Like the subtle (and not so subtle) ways women are still portrayed as the "other" in our society. I'm not used to seeing that as blatantly as the man in the elevator revealed it--"should I let the woman out first?" There was a mild furor online recently about a Bell ad that, as Amanda at Mouse Words said, "is clearly meant to be a bit tongue-in-cheek, but even so the joke doesn't make sense unless the intended audience is comfortable with the misogynist notion that the female body is something children must be 'protected' from seeing." And that's a fairly common notion, at least among the people I grew up with. (Remember when John Ashcroft ordered draperies to cover the exposed breast of the Spirit of Justice?)

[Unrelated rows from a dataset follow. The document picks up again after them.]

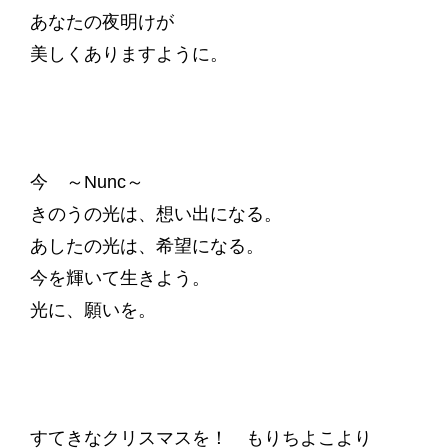
あなたの夜明けが
美しくありますように。
今 ～Nunc～
きのうの光は、想い出になる。
あしたの光は、希望になる。
今を輝いて生きよう。
光に、願いを。
すてきなクリスマスを！ もりちよこより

Like noticing when I read a nonfiction book and can't find a single positive portrayal of a woman, when every single woman for a hundred pages is dismissed as "cranky" or "probably a prostitute" or "fat and slow."

Just thoughts, that's all. I'm by no means accusing all men of being misogynist assholes. And collective guilt seems unnecessary to me. Unless, you know, it spurs you to stand up to your brothers when you encounter their sexist behavior, as Hugo encourages here. (Scroll down through the recap of the past discussion until you see the bold line, "Men aren't hard enough on each other." Oh, and if you only click one link in this linky-dink post, I'd have to suggest you make it that last one.)

That's all. Thanks for listening, internet. You're too good to me.